*** Begin section ***

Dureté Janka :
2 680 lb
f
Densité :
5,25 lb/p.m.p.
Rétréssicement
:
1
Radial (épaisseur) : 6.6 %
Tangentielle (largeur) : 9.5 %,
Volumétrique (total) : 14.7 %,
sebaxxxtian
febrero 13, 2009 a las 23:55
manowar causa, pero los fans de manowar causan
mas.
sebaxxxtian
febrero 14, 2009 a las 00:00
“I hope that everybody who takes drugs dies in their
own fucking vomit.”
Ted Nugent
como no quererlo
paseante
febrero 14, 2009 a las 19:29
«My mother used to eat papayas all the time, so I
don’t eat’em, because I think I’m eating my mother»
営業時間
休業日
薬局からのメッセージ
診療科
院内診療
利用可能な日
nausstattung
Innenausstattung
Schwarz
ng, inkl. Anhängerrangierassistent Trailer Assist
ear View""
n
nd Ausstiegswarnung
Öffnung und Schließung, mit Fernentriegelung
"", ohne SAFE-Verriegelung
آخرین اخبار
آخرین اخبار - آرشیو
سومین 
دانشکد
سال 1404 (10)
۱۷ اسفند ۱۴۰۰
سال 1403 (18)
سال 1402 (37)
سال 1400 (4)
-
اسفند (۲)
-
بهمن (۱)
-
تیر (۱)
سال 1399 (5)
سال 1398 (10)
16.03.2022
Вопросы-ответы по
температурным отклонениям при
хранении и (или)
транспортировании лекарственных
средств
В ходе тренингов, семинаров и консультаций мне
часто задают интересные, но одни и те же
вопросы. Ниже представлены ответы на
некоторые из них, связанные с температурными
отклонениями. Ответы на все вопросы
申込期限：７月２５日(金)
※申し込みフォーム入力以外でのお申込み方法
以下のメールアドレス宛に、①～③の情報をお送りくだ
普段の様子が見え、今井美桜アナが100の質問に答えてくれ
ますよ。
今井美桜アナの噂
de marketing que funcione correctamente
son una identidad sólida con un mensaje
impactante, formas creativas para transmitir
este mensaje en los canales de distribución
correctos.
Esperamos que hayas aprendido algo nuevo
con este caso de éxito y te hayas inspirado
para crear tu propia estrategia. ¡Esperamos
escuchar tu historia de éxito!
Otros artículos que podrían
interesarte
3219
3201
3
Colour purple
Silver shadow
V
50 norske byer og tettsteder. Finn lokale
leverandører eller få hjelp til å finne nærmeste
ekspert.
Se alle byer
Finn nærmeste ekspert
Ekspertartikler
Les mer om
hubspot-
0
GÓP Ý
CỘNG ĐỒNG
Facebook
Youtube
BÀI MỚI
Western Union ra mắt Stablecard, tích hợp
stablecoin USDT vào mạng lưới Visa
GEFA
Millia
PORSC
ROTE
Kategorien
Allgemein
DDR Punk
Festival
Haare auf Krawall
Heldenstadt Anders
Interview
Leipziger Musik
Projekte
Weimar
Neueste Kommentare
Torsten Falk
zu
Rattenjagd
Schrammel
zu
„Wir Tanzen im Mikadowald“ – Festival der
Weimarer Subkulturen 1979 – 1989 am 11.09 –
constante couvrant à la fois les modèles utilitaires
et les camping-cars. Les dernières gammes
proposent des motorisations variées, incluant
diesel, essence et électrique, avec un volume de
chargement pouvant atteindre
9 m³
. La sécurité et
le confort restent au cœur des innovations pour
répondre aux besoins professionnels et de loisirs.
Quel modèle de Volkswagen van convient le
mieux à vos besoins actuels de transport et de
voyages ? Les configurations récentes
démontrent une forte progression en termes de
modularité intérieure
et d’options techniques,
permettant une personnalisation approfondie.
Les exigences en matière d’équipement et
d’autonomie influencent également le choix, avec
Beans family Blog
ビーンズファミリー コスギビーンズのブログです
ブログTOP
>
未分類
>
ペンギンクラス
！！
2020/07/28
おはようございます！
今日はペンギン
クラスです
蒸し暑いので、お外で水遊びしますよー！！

*** End section ***

Description of the task:
From the material above, set down exactly the lines starting at the one with "普段の様子が見え、今井美桜アナが100の質問に答えてくれ" and ending at the one with "Esperamos que hayas aprendido algo nuevo", end lines included.

Response area:
普段の様子が見え、今井美桜アナが100の質問に答えてくれ
ますよ。
今井美桜アナの噂
de marketing que funcione correctamente
son una identidad sólida con un mensaje
impactante, formas creativas para transmitir
este mensaje en los canales de distribución
correctos.
Esperamos que hayas aprendido algo nuevo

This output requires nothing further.